How to handle/ignore missing values when fitting differential equations?


I have a time-series of hourly weather data records that you can check here. You can see that for every hour in these two days (July 16-17 2018), we have a measurement of temperature, and other variables. I am interested in using Julia to fit differential equations to my data, so I can assess whether this set up would work to forecast weather in the short-term (like in this example). However, as it happens with real data, you can see that there are some missing values in the CSV, that is, for a particular hour, there are no measurements taken.

I was wondering whether the differential equations library can actually work with gaps in the time-series, or it is absolutely mandatory to provide a value(s) at each time step (i.e. each hour in this case). I could impute or interpolate the missing values, but these would not be the real ones and that could be misleading during the fitting process.

Is it possible to pass data with gaps in such a set up?
Can you provide any hint, if any, on how to do this?

Thanks for your help!

Assuming you’re using DiffEqFlux, the missings should only show up in the data in the loss value that you write, so you just need to be careful there. For example, subtract the solution from your data and you’ll get missings, and then drop missings because you do sum(abs2,x) for sum squared error and it would do what you’re looking for on that kind of loss. For other losses you’d do similar missing dropping after doing the subtraction etc. against data.

1 Like

Hi Chris,

Thanks for your reply! Ok, so it seems there is a way for DiffEqFlux to proceed with the fitting regardless of the missing values. Since I am very new to Julia+DiffEqFlux, I have a couple of extra questions, just to have it clear in my mind:

  • Loss function: If I got this correctly, the key would be defining a loss function that can handle these ‘missing’ or ‘NaN’ for a given timestamp. In this example from DiffEqFlux, a L2 loss function is defined as follows:
function loss_n_ode(p)
    pred = predict_n_ode(p)
    loss = sum(abs2,ode_data .- pred) # L2 loss, I guess

So in the event that this function receives a missing / Nan, and we add the robust loss function you kindly suggested, it could be rewritten as:

function loss_n_ode(p)
    clean = filter(!isnan, p) <--
    pred = predict_n_ode(clean) <--
    loss = sum(abs2, pred) <--

So this would not crash in the event one of my weather values is NaN.
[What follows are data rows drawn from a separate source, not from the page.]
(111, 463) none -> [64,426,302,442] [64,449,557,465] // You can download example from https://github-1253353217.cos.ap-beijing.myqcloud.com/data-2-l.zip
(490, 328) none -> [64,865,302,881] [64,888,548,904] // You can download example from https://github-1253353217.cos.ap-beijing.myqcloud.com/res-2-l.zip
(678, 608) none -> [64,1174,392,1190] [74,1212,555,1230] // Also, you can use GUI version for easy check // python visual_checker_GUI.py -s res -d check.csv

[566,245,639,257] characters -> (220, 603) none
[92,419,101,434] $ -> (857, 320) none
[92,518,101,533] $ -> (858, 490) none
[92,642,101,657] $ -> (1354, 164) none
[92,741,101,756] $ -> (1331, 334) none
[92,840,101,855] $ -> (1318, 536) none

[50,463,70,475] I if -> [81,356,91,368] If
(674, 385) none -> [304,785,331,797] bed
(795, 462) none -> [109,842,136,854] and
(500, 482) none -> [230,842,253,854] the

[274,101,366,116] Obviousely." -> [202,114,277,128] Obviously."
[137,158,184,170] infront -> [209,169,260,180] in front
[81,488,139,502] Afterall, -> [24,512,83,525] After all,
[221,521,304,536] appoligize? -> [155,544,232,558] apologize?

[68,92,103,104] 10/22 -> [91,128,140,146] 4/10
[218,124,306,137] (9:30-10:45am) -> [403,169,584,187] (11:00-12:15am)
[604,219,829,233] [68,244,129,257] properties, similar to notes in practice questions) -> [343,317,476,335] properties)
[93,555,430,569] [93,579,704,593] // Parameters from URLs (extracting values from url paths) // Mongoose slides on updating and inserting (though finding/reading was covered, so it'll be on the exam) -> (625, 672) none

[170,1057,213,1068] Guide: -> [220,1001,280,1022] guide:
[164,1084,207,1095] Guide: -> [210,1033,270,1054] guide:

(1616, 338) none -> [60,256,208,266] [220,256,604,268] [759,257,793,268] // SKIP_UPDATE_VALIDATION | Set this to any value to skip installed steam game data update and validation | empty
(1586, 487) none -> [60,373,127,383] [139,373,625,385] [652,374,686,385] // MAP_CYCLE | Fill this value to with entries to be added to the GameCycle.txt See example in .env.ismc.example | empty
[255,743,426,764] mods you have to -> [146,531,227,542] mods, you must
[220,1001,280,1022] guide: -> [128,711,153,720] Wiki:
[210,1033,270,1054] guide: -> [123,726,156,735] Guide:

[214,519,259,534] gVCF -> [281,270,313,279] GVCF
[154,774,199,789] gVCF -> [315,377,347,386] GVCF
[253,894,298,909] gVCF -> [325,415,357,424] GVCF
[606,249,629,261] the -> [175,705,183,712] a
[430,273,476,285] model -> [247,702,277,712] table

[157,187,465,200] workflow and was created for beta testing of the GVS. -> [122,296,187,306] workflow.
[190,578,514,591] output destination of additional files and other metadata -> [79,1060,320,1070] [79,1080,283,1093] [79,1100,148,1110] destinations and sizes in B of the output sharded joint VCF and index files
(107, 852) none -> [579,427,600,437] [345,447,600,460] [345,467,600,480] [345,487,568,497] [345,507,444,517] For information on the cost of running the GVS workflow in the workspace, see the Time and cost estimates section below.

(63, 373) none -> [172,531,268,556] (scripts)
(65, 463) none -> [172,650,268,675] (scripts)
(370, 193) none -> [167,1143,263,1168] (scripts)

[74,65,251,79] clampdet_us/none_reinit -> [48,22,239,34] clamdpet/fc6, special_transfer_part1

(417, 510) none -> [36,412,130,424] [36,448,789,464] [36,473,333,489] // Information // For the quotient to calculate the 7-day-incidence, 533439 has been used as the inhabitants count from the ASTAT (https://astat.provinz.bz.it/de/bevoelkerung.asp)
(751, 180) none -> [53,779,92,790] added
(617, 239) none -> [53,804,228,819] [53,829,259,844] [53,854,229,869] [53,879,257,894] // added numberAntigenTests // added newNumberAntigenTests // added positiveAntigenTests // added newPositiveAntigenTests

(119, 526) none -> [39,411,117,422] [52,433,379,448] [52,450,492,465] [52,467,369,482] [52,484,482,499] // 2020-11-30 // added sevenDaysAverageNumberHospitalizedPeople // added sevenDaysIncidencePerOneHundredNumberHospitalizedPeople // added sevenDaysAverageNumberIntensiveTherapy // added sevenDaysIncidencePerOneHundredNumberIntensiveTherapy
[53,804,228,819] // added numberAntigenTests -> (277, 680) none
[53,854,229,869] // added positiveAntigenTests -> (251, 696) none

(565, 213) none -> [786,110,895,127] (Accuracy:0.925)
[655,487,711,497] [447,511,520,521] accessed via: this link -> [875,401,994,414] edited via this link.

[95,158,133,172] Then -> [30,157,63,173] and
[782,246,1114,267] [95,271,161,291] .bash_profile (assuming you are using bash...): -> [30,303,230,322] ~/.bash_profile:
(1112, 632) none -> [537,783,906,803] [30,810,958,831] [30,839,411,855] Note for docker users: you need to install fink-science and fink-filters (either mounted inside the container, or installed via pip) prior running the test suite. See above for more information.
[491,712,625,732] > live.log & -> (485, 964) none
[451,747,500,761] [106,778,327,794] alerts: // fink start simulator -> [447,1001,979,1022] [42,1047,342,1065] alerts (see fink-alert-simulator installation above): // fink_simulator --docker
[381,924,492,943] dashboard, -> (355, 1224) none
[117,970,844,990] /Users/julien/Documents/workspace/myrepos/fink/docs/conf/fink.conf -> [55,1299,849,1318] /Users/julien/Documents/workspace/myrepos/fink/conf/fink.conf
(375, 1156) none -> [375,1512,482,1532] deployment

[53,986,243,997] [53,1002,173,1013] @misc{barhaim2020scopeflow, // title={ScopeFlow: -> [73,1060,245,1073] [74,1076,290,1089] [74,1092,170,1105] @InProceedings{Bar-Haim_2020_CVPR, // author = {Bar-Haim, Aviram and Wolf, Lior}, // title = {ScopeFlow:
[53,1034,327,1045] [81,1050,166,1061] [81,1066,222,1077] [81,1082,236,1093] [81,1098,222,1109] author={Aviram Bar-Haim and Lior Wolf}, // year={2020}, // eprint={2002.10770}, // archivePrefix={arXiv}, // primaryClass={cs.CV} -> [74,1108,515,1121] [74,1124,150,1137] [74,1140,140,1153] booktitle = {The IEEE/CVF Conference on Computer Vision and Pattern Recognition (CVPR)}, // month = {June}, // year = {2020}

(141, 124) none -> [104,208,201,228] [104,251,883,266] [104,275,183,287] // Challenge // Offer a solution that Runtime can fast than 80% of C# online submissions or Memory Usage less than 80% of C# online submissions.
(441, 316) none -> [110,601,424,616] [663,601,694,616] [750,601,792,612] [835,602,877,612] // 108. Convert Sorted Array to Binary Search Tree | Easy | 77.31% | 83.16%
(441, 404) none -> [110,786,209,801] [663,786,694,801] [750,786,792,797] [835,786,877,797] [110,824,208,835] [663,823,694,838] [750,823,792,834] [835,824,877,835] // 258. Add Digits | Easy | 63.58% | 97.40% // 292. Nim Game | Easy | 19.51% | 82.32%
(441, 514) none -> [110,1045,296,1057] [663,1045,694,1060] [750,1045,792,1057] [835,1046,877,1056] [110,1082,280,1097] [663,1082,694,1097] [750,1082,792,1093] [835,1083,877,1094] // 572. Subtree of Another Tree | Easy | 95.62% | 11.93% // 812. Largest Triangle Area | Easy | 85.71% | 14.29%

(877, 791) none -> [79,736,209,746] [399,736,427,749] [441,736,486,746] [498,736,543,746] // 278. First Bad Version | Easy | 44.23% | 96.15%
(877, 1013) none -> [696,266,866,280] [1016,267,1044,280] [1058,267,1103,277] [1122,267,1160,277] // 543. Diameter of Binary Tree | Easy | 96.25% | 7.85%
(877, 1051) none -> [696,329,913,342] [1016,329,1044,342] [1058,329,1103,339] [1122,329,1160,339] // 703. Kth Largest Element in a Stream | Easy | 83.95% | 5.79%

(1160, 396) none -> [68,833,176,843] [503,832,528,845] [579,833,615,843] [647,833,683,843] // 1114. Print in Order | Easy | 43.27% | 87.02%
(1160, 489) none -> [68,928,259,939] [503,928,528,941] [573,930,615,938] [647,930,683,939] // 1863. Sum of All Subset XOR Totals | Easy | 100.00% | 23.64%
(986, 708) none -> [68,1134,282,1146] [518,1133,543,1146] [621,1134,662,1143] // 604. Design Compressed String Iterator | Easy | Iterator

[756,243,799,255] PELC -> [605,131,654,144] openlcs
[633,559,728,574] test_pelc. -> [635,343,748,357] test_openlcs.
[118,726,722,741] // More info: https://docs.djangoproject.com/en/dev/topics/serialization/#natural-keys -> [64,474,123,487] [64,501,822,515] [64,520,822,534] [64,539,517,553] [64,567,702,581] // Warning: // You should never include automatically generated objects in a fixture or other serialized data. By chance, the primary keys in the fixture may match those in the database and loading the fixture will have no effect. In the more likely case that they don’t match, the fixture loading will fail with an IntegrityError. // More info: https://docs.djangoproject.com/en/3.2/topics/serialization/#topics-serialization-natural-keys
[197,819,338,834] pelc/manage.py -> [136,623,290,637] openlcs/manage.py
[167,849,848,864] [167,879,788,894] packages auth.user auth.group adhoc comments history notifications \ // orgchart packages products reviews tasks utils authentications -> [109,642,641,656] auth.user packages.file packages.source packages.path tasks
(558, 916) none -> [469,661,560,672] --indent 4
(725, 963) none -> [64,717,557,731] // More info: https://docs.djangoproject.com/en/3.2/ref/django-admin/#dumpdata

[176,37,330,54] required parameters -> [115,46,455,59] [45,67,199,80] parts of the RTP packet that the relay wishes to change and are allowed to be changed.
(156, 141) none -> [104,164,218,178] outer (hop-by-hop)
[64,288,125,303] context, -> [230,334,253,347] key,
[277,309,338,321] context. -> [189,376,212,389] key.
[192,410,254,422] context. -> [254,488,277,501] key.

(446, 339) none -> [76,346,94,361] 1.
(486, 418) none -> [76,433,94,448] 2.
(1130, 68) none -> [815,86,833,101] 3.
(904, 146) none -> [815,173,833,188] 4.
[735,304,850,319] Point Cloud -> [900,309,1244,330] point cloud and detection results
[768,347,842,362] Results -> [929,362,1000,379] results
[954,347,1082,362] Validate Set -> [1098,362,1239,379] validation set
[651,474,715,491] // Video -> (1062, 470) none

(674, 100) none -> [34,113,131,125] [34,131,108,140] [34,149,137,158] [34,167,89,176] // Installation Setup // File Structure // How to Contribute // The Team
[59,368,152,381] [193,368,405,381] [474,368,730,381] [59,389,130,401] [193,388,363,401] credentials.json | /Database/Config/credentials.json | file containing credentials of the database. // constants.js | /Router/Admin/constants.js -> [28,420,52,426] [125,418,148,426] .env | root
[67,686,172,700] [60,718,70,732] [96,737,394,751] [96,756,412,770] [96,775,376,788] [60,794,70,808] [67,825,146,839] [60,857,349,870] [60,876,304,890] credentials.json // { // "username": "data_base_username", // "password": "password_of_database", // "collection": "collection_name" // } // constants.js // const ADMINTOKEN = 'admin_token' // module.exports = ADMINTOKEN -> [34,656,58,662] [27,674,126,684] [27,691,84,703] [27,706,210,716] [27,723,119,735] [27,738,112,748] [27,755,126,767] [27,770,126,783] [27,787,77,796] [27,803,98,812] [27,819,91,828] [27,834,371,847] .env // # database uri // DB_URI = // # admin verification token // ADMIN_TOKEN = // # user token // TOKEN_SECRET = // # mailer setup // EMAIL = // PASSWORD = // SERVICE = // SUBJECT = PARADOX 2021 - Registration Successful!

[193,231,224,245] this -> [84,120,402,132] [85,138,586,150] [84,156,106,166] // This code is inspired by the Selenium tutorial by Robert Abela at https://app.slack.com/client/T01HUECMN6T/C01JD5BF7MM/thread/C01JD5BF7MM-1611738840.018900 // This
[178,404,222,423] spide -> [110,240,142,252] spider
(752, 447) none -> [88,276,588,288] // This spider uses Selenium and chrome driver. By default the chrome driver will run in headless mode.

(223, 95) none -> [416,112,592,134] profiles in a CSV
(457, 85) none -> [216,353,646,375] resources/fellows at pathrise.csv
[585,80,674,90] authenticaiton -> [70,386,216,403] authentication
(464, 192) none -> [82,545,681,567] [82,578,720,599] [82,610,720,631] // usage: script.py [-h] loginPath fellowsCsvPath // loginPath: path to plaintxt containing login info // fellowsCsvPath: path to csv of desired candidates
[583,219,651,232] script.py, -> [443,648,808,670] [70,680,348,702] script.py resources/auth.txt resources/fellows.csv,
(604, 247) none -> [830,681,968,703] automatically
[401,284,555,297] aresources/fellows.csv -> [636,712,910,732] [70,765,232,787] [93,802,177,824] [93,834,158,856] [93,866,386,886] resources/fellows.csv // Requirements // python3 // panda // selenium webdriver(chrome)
  • Delete empty rows of DataFrame? By writing the previous item, I realized that the missing value is also an empty row in my DataFrame: a gap in the temporal axis. Maybe the function loss_n_node should not receive any NaN, because this row should be removed. Thus, in the event that I remove all these empty rows from my DataFrame, would still be ok to use DiffEqFlux with an irregularly-sampled temporal axis? I thought the temporal axis had to be “segmented” in equal units, but perhaps I am wrong on that.

Could you provide any hint/advice about this?
Sorry for the lengthy message, as you can see I have a lot to learn and reflect! :grinning:
Thanks a lot for your help!

Sorry, JuliaCon got me behind.

Yup that should be good.

It should be fine with DiffEqFlux, I just don’t know all of the DataFrame commands so someone else might need to help there, but you might want to do this in the data iterator since this kind of data mangling shouldn’t need to be differentiated.